Square Root of 1450

The square root is the inverse of the square of the number. 1450 is not a perfect square. The square root of 1450 is expressed in both radical and exponential form. In the radical form, it is expressed as √1450, whereas in the exponential form it is (1450)^(1/2). √1450 ≈ 38.07887, which is an irrational number because it cannot be expressed in the form of p/q, where p and q are integers and q ≠ 0.

The prime factorization method is used for perfect square numbers. However, the prime factorization method is not used for non-perfect square numbers where the long-division method and approximation method are used. Let us now learn the following methods:

• Prime factorization method
• Long division method
• Approximation method

The product of prime factors is the prime factorization of a number. Now let us look at how 1450 is broken down into its prime factors.

Step 1: Finding the prime factors of 1450 Breaking it down, we get 2 x 5 x 5 x 29: 2^1 x 5^2 x 29^1

Step 2: Now we found out the prime factors of 1450. The second step is to make pairs of those prime factors. Since 1450 is not a perfect square, the digits of the number can’t be grouped into pairs.

Therefore, calculating 1450 using prime factorization is not straightforward.

The long division method is particularly used for non-perfect square numbers. In this method, we should check the closest perfect square number for the given number. Let us now learn how to find the square root using the long division method, step by step.

Step 1: To begin with, we need to group the numbers from right to left. In the case of 1450, we need to group it as 50 and 14.

Step 2: Now we need to find n whose square is less than or equal to 14. We can say n is ‘3’ because 3 x 3 = 9, which is less than 14. Now the quotient is 3, and after subtracting 9 from 14, the remainder is 5.

Step 3: Now let us bring down 50, which makes the new dividend 550. Add the old divisor with the same number, 3 + 3, we get 6 which will be part of our new divisor.

Step 4: The new divisor will be 6n. We need to find the value of n such that 6n x n ≤ 550. Let us consider n as 8; now 68 x 8 = 544.

Step 5: Subtract 544 from 550; the difference is 6, and the quotient is 38.

Step 6: Since the dividend is less than the divisor, we need to add a decimal point. Adding the decimal point allows us to add two zeroes to the dividend. Now the new dividend is 600.

Step 7: Now we need to find the new divisor, which is 761 because 761 x 1 = 761 is larger than 600. Try with 760 x 0.

Step 8: Continue doing these steps until we get two numbers after the decimal point.

So the square root of √1450 ≈ 38.078.

The approximation method is another method for finding square roots. It is an easy method to find the square root of a given number.

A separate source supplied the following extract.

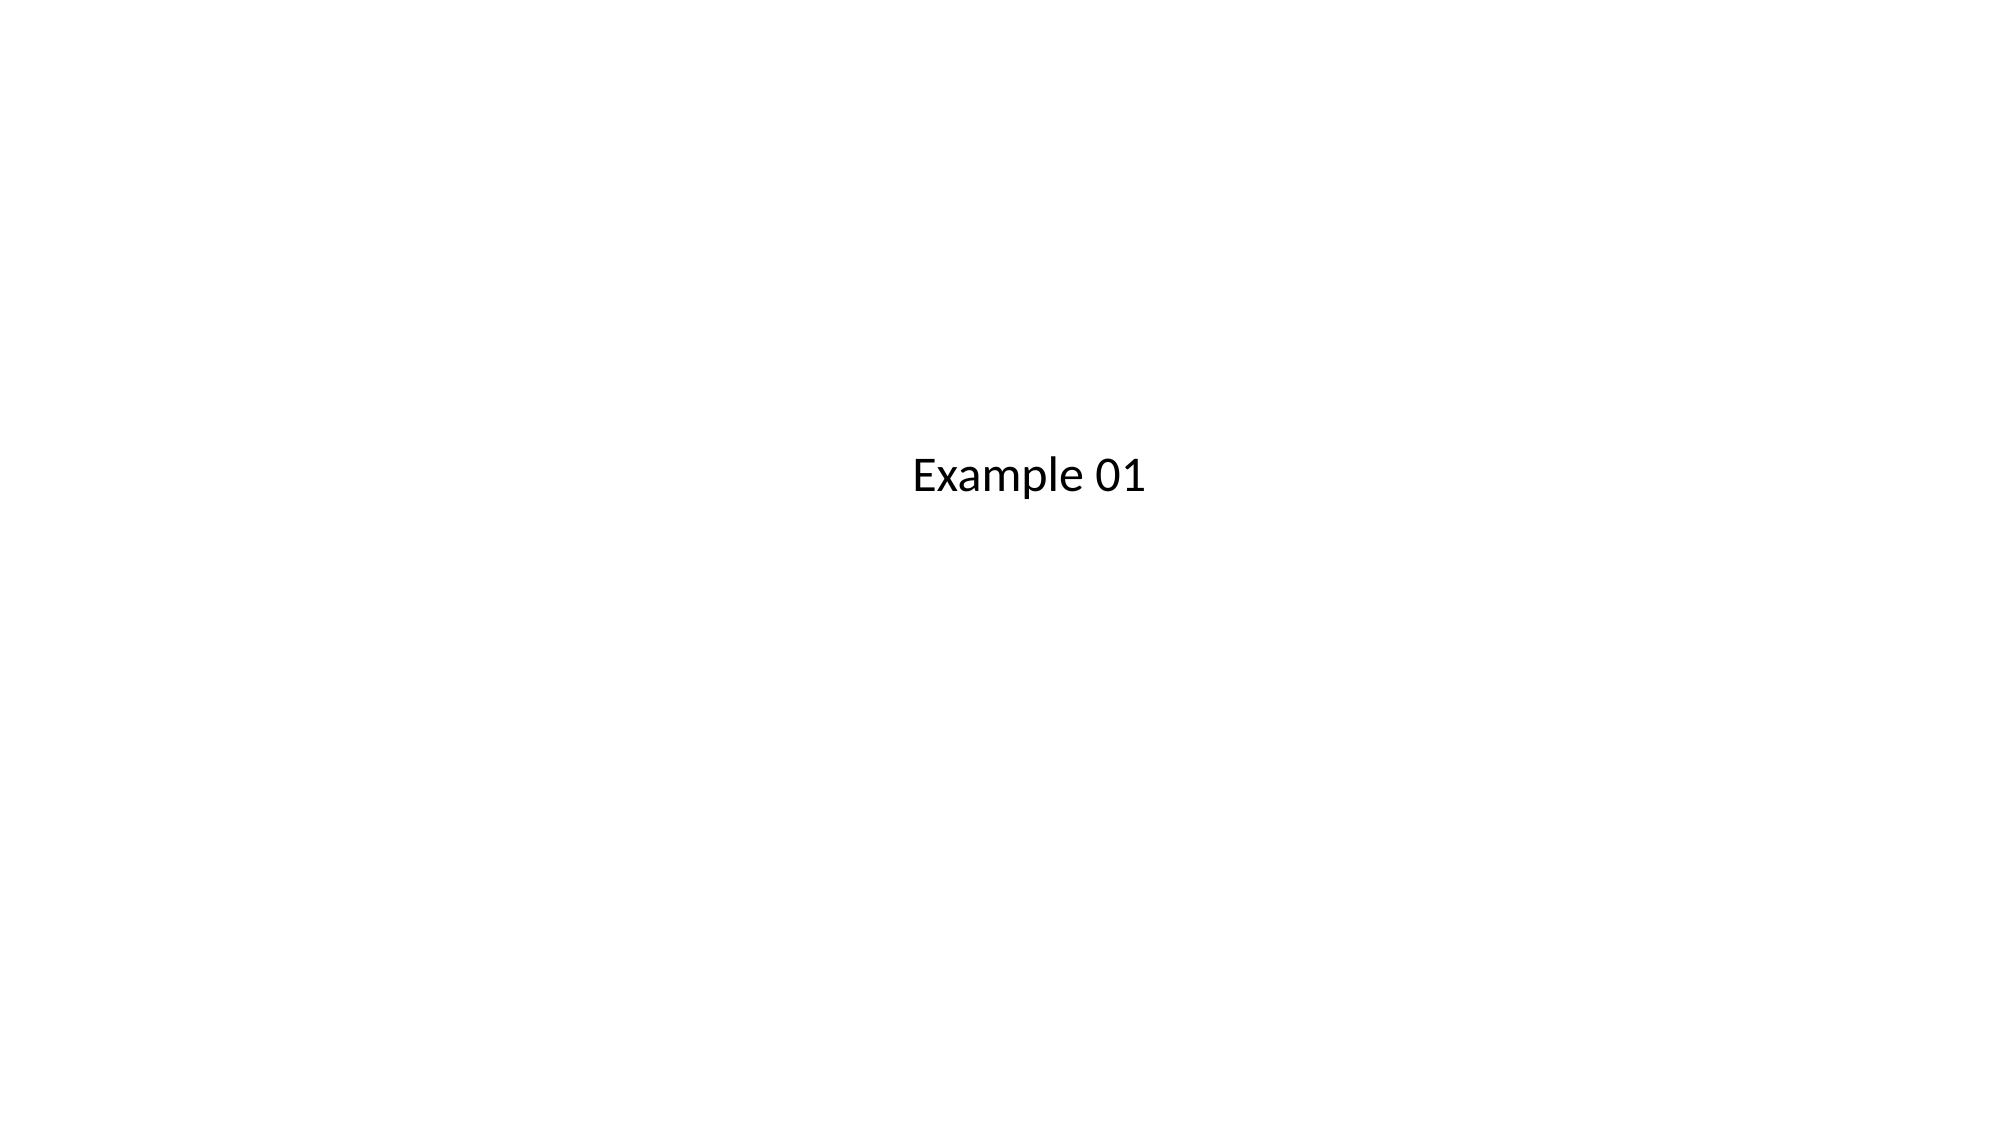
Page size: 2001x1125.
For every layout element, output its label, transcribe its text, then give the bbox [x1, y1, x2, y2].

text_box Example 01 [897, 433, 1161, 509]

Now let us learn how to find the square root of 1450 using the approximation method.

Step 1: Now we have to find the closest perfect square of √1450.

The smallest perfect square less than 1450 is 1444 (38^2), and the largest perfect square greater than 1450 is 1521 (39^2). √1450 falls somewhere between 38 and 39.

Step 2: Now we need to apply the formula: (Given number - smallest perfect square) / (Greater perfect square - smallest perfect square) Going by the formula (1450 - 1444) / (1521 - 1444) = 6/77 ≈ 0.078

Using the formula, we identified the decimal point for our square root. The next step is adding the value we got initially to the decimal number, which is 38 + 0.078 ≈ 38.078, so the square root of 1450 is approximately 38.078.

• Square root: A square root is the inverse of a square. Example: 4^2 = 16 and the inverse of the square is the square root, that is √16 = 4.

• Irrational number: An irrational number is a number that cannot be written in the form of p/q, where q is not equal to zero and p and q are integers.

• Principal square root: A number has both positive and negative square roots; however, it is always the positive square root that has more prominence due to its uses in the real world. This is why it is also known as the principal square root.

• Prime factorization: The process of breaking down a number into its prime number components.

• Perfect square: A number that is the square of an integer.